To my surprise and embarrassment, one of the boys came over to my chair, pushed his way between my legs and laid on me, a gesture of mental exhaustion or desperation rather than affection. ‘Get off him! Get off him, you weirdo!’ yelled his mother. They didn’t get to see many men, she shyly explained, and they sometimes overreact when they do see one. The lad clung on tenaciously, and I had to shove him off with as much loving kindness as possible.

‘Car! Car!’ yelled her mother again at the other boy, who was in no danger at all from a slowly approaching Citroën Berlingo. It stopped at the kerb beside us, then rocked violently sideways, once, as the driver got out. If it was a man her boys were looking for, here now was a vastly more masculine-looking one. There was far more of him for a start. White shirt, black trousers, snakeskin belt and built like the proverbial. Well over six-feet tall, I’d say; the top half over a yard wide. Shaved head, not much neck. Assuming I lived there, he formally extended a shovel-like hand and gave a name that I recognised as my boy’s partner’s name. ‘That’s me,’ she said. The visitor said his name was Keith and he was a bailiff.

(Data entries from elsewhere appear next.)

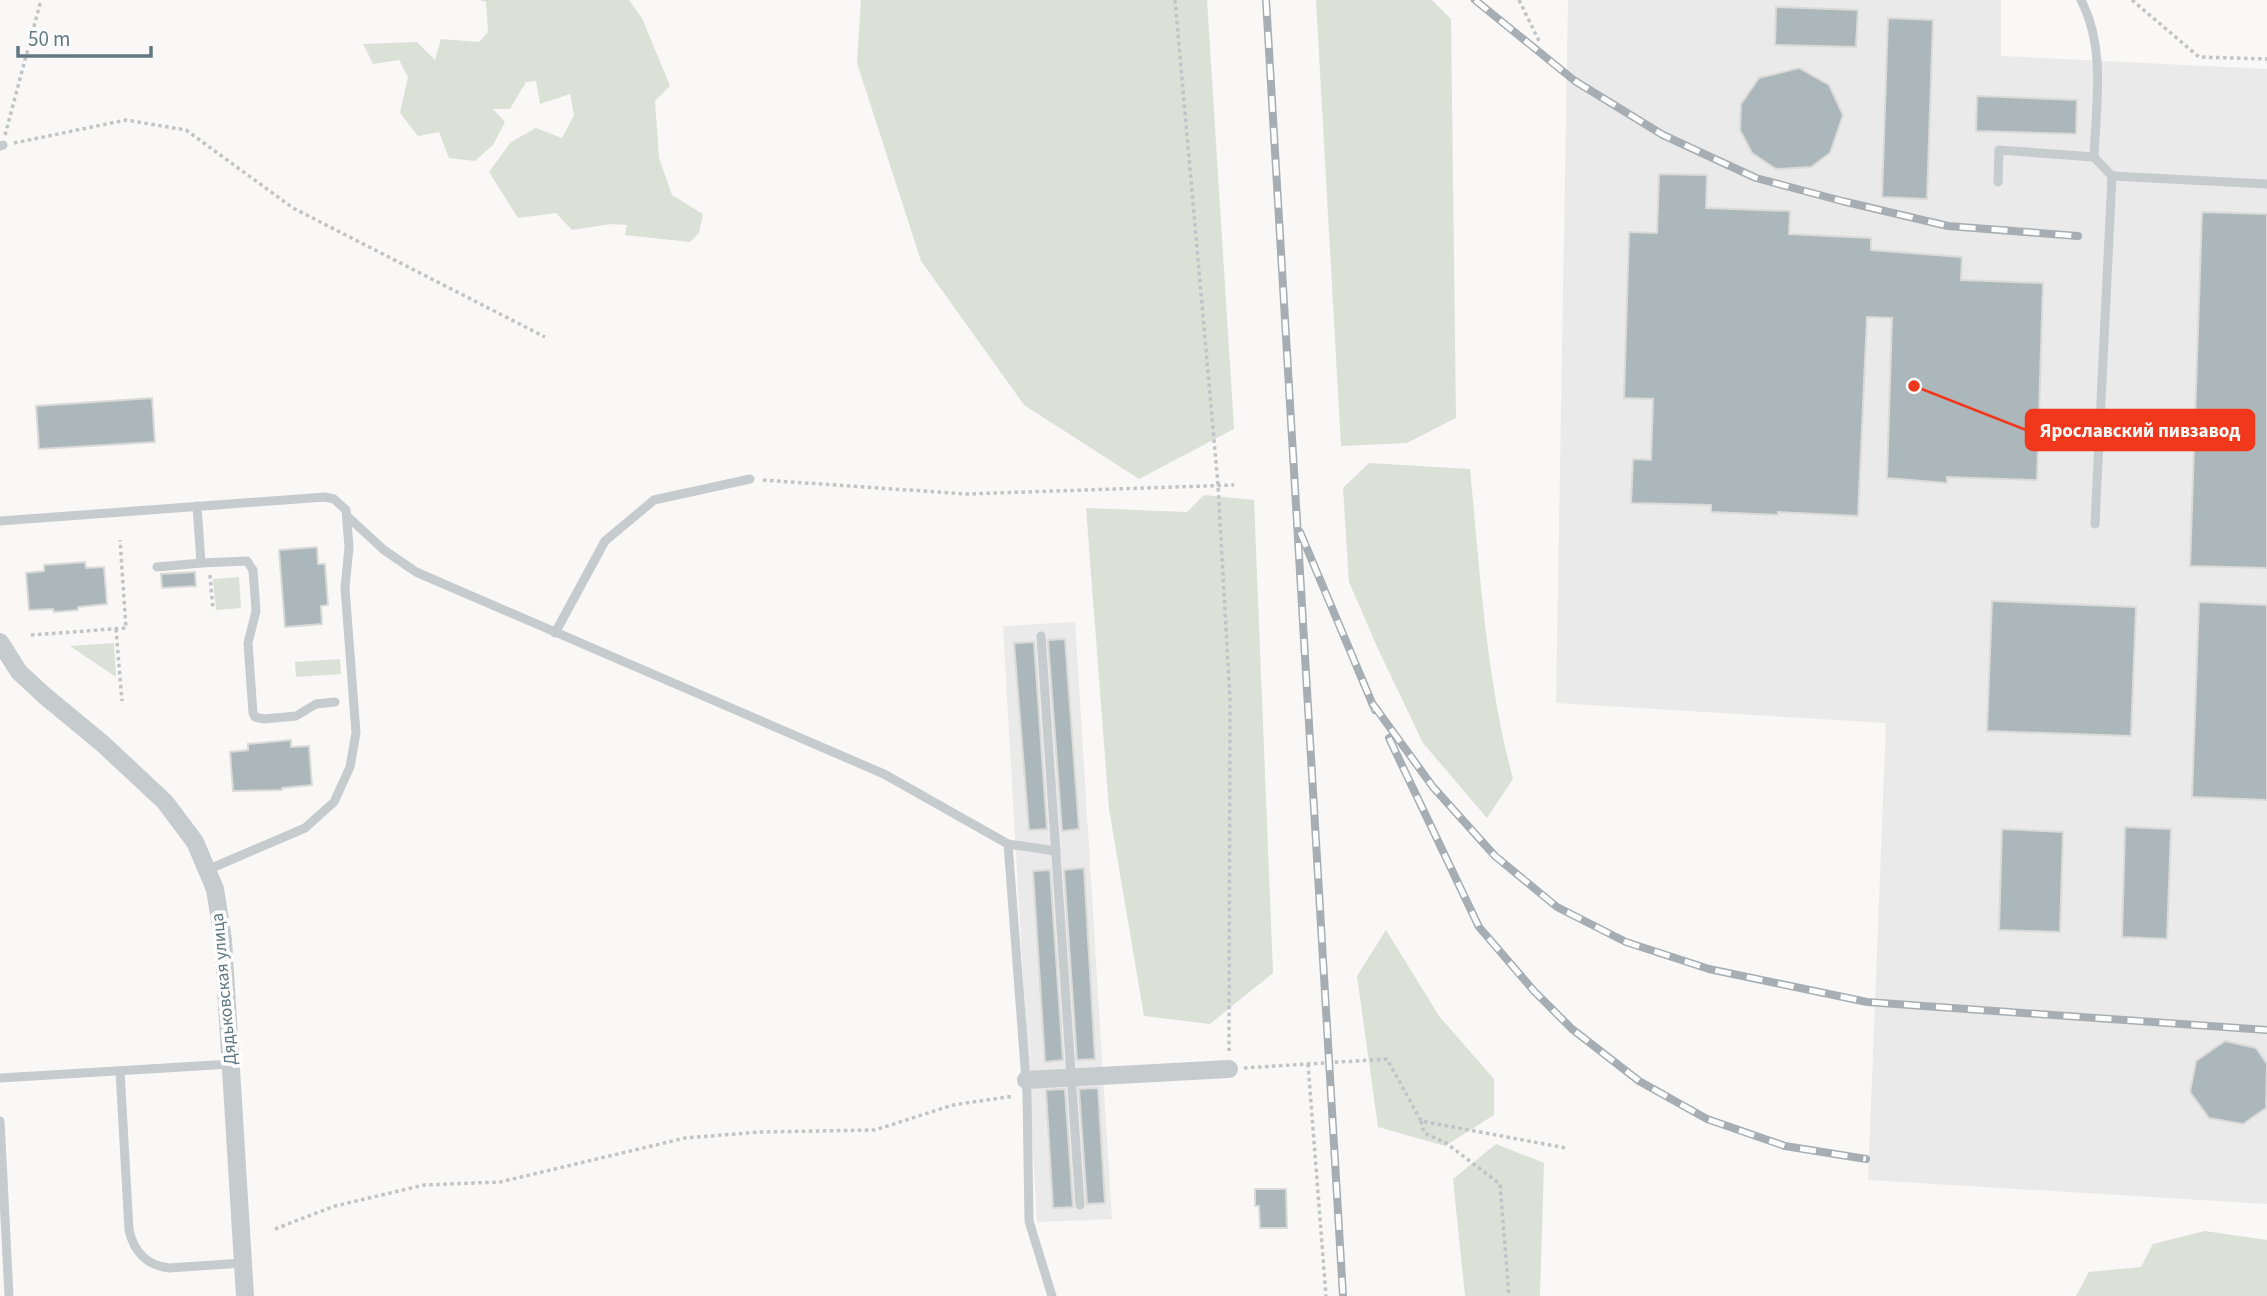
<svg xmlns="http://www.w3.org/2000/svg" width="2267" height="1296" font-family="'Source Sans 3',sans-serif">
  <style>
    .built { fill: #e9eae9 }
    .green { fill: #dbe1d6 }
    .building { fill: #acb7bb; stroke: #dadad8; stroke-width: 2 }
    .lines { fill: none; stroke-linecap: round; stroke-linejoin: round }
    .path { stroke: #c1c4c6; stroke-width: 3.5; stroke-dasharray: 3.5 3.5; stroke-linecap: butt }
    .service { stroke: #c6cbce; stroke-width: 9 }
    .minor { stroke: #c6cbce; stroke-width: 18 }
    .rail-casing { stroke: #a6aeb3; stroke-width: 8 }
    .rail { stroke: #fff; stroke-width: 5; stroke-dasharray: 16; stroke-linecap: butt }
    .labels { text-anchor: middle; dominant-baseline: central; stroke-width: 7; stroke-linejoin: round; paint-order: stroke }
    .street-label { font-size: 18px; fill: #617883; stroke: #fff }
    .leader { fill: none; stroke: #f2381c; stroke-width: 2.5 }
    .callout-dot { fill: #f2381c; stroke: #fff; stroke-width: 2.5 }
    .callout { fill: #f2381c; stroke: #f2381c; stroke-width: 2.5 }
    .callout-label { font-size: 19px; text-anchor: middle; font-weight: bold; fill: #fff }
  </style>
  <rect width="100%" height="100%" fill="#f9f8f6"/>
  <!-- built -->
  <g class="built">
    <polygon points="1568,0 2001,0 2001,56 2267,69 2267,1204 1868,1180 1886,723 1556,703"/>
    <polygon points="1075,622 1112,1219 1037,1222 1003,626"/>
  </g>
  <!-- green -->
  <g class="green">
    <polygon points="479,0 629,0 642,18 670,86 655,101 659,158 672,195 703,214 699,233 690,242 625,235 627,225 611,224 572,230 556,213 518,218 489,172 511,142 536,128 562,138 574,115 570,94 540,104 536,81 526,82 510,109 493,109 505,122 493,145 475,161 449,158 439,132 418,136 400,113 408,77 399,60 373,64 363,44 417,42 435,60 441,39 479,42 488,32 486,2"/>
    <polygon points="861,0 1207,0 1234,429 1139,479 1024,405 921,261 857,63"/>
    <polygon points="1316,0 1432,0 1451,19 1456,418 1407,443 1341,446"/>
    <path d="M1369,463L1470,469C1480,572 1486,678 1513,779L1487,818L1423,743L1378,649L1349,582L1343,488Z"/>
    <polygon points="1204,495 1254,500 1273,973 1210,1024 1144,1016 1109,809 1086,508 1187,512"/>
    <polygon points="239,577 241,608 216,610 213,579"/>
    <polygon points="114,643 116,677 70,646"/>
    <polygon points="340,659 341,674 296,677 295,662"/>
    <polygon points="1386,930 1439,1016 1494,1079 1494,1115 1445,1146 1378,1127 1357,976"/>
    <polygon points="1496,1144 1544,1163 1540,1296 1465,1296 1453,1179"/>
    <polygon points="2205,1231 2267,1240 2267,1296 2076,1296 2089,1272 2141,1267 2153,1244"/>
  </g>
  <!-- building -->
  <g class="building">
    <polygon points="1776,7 1858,10 1856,47 1775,45"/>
    <polygon points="1888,18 1933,20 1927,199 1882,197"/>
    <polygon points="1799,68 1829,85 1843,115 1830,153 1811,167 1776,169 1752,153 1740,130 1741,104 1759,78"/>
    <polygon points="1977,96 2077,100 2076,134 1976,131"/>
    <polygon points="1659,174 1707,175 1706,208 1790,211 1789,234 1871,238 1871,250 1962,257 1961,280 2043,283 2037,480 1947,477 1947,483 1887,478 1892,318 1867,317 1858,516 1778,512 1778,515 1711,512 1711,505 1631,503 1633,459 1651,460 1653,399 1624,398 1629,232 1657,233"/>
    <polygon points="2202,212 2267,214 2267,568 2190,566"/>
    <polygon points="152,398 155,442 39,449 36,406"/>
    <polygon points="317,547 318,564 325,564 328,605 321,606 322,624 285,627 279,550"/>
    <polygon points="85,562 86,568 104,567 107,604 78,607 78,610 54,612 53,609 29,610 26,573 44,571 44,565"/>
    <polygon points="195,572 196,586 162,588 161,574"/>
    <polygon points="1992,601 2136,607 2131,736 1987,731"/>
    <polygon points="2199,602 2267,605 2267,800 2192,797"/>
    <polygon points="1065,639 1079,829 1062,831 1048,640"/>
    <polygon points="1034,642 1047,829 1029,830 1014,643"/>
    <polygon points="291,740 291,747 309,746 312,785 282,788 282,790 233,791 230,752 248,750 248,744"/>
    <polygon points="2125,827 2171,829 2167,939 2122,937"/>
    <polygon points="2002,829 2063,832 2060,932 1999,930"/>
    <polygon points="1084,868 1095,1059 1077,1060 1064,870"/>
    <polygon points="1050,870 1063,1060 1045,1062 1033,871"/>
    <polygon points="2225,1041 2256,1048 2267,1064 2266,1108 2243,1124 2209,1118 2190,1092 2196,1061"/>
    <polygon points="1098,1088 1105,1203 1087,1204 1079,1089"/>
    <polygon points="1065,1089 1073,1207 1053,1208 1046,1090"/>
    <polygon points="1255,1189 1286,1189 1287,1228 1260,1228 1259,1206 1255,1206"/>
  </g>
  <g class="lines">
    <!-- path -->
    <g class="path">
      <polyline points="1175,0 1218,485 1230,699 1229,1051"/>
      <polyline points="1519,0 1540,43"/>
      <polyline points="2132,0 2199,57 2267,59"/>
      <polyline points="5,135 41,0"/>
      <polyline points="14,143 126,120 186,130 293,208 545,337"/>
      <polyline points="763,480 966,494 1234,485"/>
      <polyline points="210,575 213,610"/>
      <polyline points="116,629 122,701"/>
      <polyline points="31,635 126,628 120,540"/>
      <polyline points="1308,1064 1326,1296"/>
      <polyline points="1244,1068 1387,1059 1421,1121 1566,1148"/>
      <polyline points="1421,1121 1424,1133 1446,1143 1500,1184 1509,1296"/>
      <polyline points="275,1229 335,1206 424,1185 500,1182 685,1138 760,1132 875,1130 953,1105 1014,1096"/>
    </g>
    <!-- service -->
    <g class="service">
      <path d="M2081,0C2106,48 2096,105 2094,157"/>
      <polyline points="0,146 3,145"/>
      <polyline points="1998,182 1999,150 2094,157 2112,176"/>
      <polyline points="197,506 201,563 247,561 253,570 256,611 248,643 253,713 255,717 264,719 296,716 316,704 335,702"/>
      <polyline points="347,516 384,550 416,572 884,774 1008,844 1027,1094 1029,1221 1052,1296"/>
      <polyline points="0,521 325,497 334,499 346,510 349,547 345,588 356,733 350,767 334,802 305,828 207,870"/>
      <polyline points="2095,524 2112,176 2267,184"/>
      <polyline points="157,567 201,563"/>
      <polyline points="555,633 605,541 654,500 750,479"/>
      <polyline points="1041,636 1080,1205"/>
      <polyline points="1008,844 1056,851"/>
      <path d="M120,1071L129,1230C134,1252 146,1265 169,1268L243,1263"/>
      <polyline points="0,1078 231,1064"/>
      <polyline points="0,1121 9,1296"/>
    </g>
    <!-- minor -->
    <g class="minor">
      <polyline points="0,642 19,672 45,696 103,744 165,802 195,842 215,889 223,940 245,1296"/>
      <polyline points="1026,1080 1229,1069"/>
    </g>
    <!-- rail casing -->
    <g class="rail-casing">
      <g id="rail">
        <polyline points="1266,0 1343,1296"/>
        <polyline points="1475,0 1575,81 1663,135 1756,178 1842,201 1948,226 2078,236"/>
        <polyline points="1300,532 1375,710"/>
        <polyline points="1372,703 1433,787 1495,856 1557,907 1626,942 1709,969 1867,1002 2267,1030"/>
        <polyline points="1389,738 1479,927 1534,991 1572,1029 1639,1081 1707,1119 1785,1146 1866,1159"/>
      </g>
    </g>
    <!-- rail -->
    <use href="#rail" class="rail"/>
  </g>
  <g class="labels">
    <!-- street labels -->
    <g class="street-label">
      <text transform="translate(224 989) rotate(-95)">Дядьковская улица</text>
    </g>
  </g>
  <!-- callouts -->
  <path class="leader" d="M1914 386L2026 430"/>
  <circle class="callout-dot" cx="1914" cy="386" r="7"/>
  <rect class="callout" x="2026" y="410" width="228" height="40" rx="7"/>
  <g class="callout-label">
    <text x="2140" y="437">Ярославский пивзавод</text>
  </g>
  <!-- scale -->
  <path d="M18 46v10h133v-10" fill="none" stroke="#617883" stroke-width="3.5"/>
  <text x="28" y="46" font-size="21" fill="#617883" stroke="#ffffff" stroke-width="5" paint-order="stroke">50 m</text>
</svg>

The neighbour and her mother looked up at him slack-jawed with admiration. Not so my boy’s partner for whom dealing with door-to-door debt collectors of every size, gender and level of commitment is second nature. ‘Oh, yes?’ she said. He said he’d come to recover unpaid council tax dating back to 2004. ‘You’ll be lucky, Keith,’ she said, utterly unembarrassed. ‘How much?’

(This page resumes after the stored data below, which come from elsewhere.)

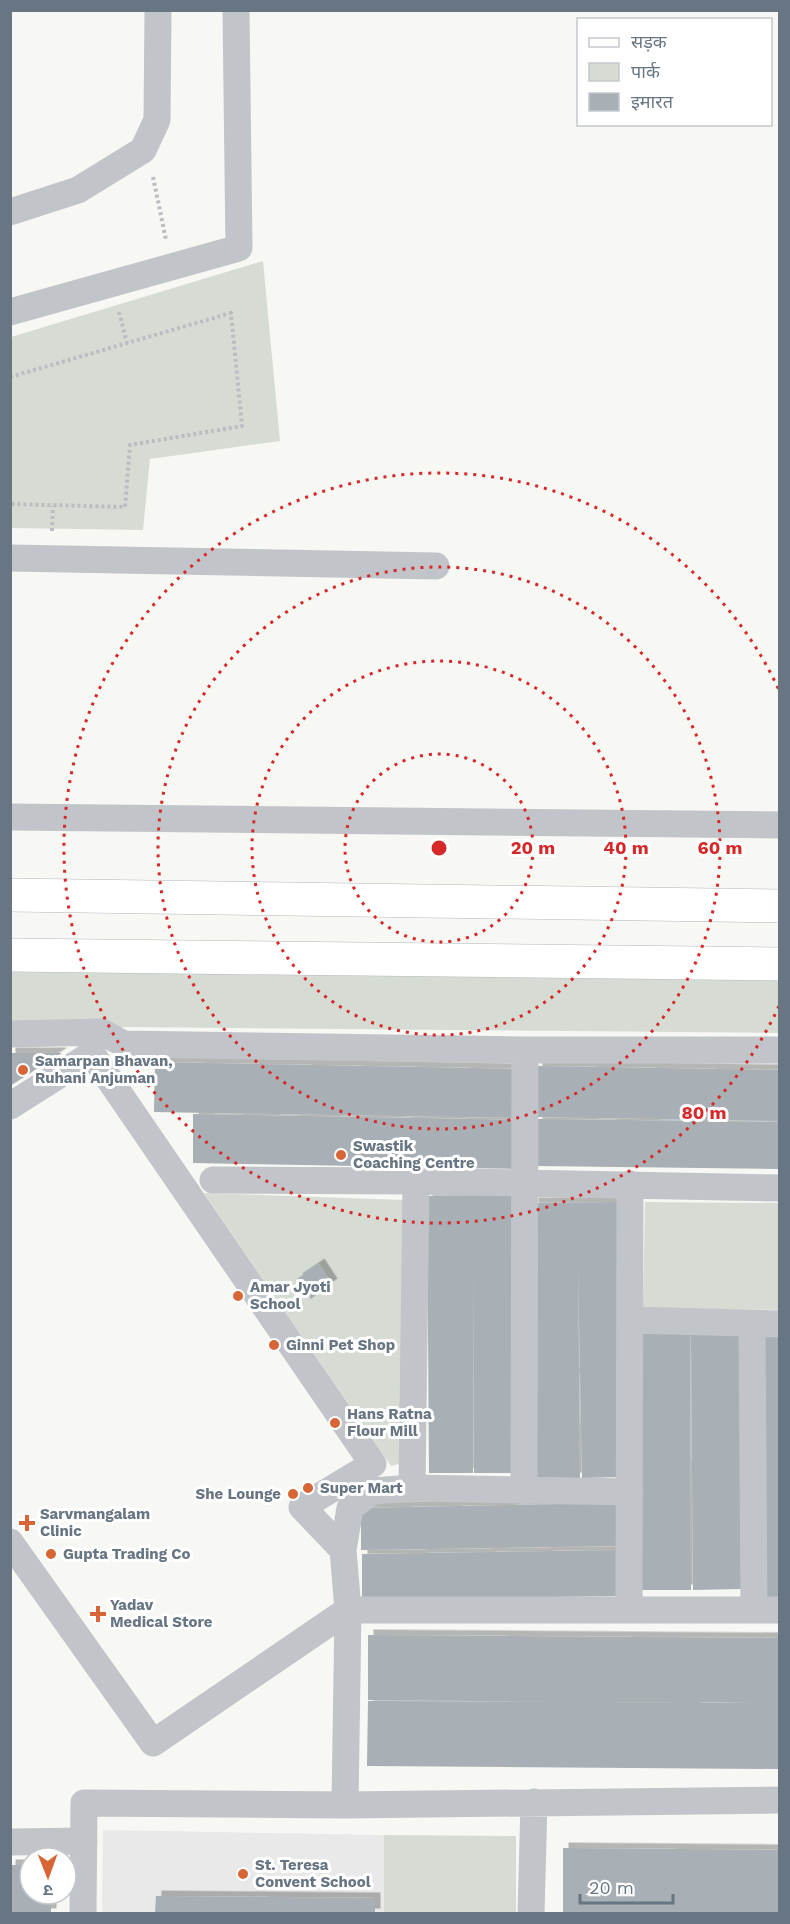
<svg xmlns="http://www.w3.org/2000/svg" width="790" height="1924" font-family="'Work Sans','Noto Sans Devanagari',sans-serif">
  <defs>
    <filter id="shadow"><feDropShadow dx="5.5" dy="-5.5" stdDeviation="0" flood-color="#0004"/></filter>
  </defs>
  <rect width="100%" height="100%" fill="#f7f7f4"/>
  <path fill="#e8e9e8" d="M103,1830L384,1835V1913L102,1914Z"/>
  <path fill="#d6dcd4" d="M263,261L280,441L150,459L143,530L11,528V337Z
    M11,971L779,978V1033L11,1026Z
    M204,1193L404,1200L406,1462L391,1466Z
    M645,1202L779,1203V1310L643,1308Z
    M384,1835L516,1836V1913H384Z"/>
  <path fill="#a8afb5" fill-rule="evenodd" filter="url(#shadow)" d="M10,1053H62L10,1086Z
    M155,1062L519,1069L518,1118L154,1112Z
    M537,1066L780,1070V1121L536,1117Z
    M193,1114L518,1120L517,1169L193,1163Z
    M537,1119L780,1122V1169L536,1166Z
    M514,1195L515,1473H474L473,1254V1473H429L427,1196Z
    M621,1202L625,1477L582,1478L578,1261L580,1478H535L533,1203Z
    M319,1264L332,1284L311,1299L297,1279Z
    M739,1333L741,1589L693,1590L691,1334Z
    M638,1334H690L691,1590H639Z
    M761,1335H780V1598H761Z
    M620,1503L621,1546L361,1550V1508Z
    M621,1550L622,1596L362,1600V1554Z
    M368,1635L780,1638V1769L367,1766L368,1701L584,1702L368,1700ZM614,1702H671V1703H614ZM700,1702L757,1703H700Z
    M563,1848L780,1850V1914H563Z
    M10,1865H30V1894H51V1914H10Z
    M156,1896L375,1898V1914H155Z"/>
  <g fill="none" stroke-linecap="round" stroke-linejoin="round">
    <g stroke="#b3b8bc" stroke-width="34">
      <path id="secondary" d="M10,895L780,906
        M10,955L780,964"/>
    </g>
    <path stroke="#bbbdc0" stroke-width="4" stroke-dasharray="3 3" stroke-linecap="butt" d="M153,177L166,240
      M119,312L127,343
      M10,377L231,313L242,426L130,445L125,507L10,504
      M52,531L53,506"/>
    <path stroke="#c1c4c8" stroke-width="27" d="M10,212L78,190L143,150L157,120L158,10
      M10,312L239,248L236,10
      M10,558L436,566
      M10,817L780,825
      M10,1034L102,1032L124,1044L525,1050H780
      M10,1106L92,1054L373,1464L302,1507L343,1550
      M213,1180L416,1181L780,1188
      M631,1320L780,1324
      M752,1324L754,1609
      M412,1488L416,1181
      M524,1491L525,1050
      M10,1542L153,1743L348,1610H780
      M629,1610L630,1184
      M345,1805L348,1610L343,1550L350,1508L373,1491L412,1488L630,1492
      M10,1842L84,1841
      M83,1914L84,1803L345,1805L780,1800
      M531,1914L534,1802"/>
    <use href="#secondary" stroke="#fff" stroke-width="33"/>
  </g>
  <g fill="none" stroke="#d62828" stroke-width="3" stroke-dasharray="3 6">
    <circle cx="439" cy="848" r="94"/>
    <circle cx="439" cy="848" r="187"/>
    <circle cx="439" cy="848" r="281"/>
    <path d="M779 1006A375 375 0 1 1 779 690"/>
  </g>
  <g fill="#d76535" stroke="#fff" stroke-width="2">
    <circle cx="23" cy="1070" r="6"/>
    <circle cx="341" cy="1155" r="6"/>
    <circle cx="238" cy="1296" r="6"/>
    <circle cx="274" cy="1345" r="6"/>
    <circle cx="335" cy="1423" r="6"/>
    <circle cx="308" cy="1488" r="6"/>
    <circle cx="293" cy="1494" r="6"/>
    <path d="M24 1514h6v6h6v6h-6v6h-6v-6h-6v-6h6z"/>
    <circle cx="51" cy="1554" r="6"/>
    <path d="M95 1605h6v6h6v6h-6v6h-6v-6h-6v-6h6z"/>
    <circle cx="243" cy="1874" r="6"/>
  </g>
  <g text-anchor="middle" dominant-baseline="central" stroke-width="6" stroke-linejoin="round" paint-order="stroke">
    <g font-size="15" font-weight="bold" fill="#687683" stroke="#fff" text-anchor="start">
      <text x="35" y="1061">Samarpan Bhavan,<tspan x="35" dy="17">Ruhani Anjuman</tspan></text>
      <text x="353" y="1146">Swastik<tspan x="353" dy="17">Coaching Centre</tspan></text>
      <text x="250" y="1287">Amar Jyoti<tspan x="250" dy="17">School</tspan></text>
      <text x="286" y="1345">Ginni Pet Shop</text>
      <text x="347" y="1414">Hans Ratna<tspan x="347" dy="17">Flour Mill</tspan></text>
      <text x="320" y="1488">Super Mart</text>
      <text x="281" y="1494" text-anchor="end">She Lounge</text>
      <text x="40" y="1514">Sarvmangalam<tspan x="40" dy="17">Clinic</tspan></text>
      <text x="63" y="1554">Gupta Trading Co</text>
      <text x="110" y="1605">Yadav<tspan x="110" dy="17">Medical Store</tspan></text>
      <text x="255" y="1865">St. Teresa<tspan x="255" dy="17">Convent School</tspan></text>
    </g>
  </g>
  <circle cx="439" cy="848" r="9" fill="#d62828" stroke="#fff" stroke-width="3"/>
  <g font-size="18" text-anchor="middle" font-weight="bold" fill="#d62828" stroke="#fff" stroke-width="6" stroke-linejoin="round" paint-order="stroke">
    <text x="533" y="854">20 m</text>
    <text x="626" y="854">40 m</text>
    <text x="720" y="854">60 m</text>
    <text x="704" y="1119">80 m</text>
  </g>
  <rect width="790" height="1924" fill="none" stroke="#687683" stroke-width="24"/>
  <rect x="577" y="18" width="195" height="108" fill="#ffffff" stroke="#c3c8cd" stroke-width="1.5"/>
  <rect x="589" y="38" width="30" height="9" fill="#ffffff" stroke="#c3c8cd" stroke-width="1.5"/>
  <text x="631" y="48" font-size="18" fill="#687683">सड़क</text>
  <rect x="589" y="63" width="30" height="18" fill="#d6dcd4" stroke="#c3c8cd" stroke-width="1.5"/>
  <text x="631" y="78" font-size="18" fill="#687683">पार्क</text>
  <rect x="589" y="93" width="30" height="18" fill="#a8afb5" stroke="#c3c8cd" stroke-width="1.5"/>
  <text x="631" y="108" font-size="18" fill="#687683">इमारत</text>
  <g transform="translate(48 1876) rotate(179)"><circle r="28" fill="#ffffff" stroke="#c3c8cd" stroke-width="1.5"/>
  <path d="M0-4.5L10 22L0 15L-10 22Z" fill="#d76535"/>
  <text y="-9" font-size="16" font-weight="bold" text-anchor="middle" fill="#687683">उ</text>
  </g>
  <path d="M580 1894v9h93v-9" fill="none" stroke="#687683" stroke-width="3"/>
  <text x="589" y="1894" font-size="18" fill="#687683" stroke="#ffffff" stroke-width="4.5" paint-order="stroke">20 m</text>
</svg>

Keith was unembarrassed also. Keith didn’t do fear or embarrassment, you could tell that straight away. They were a good match. He consulted his piece of paper. Keith did surprise, though. ‘Two hundred and four pounds,’ he said, doing a comedy version of scratching his head. ‘They don’t usually send me this far for a couple of hundred quid. And what’s your name?’ he said kindly to the small boy who was grimly cuddling one of his legs as though he were hanging on to the trunk of an oak tree. ‘Get off him, you bloody weirdo!’ chorused the neighbour and her mother.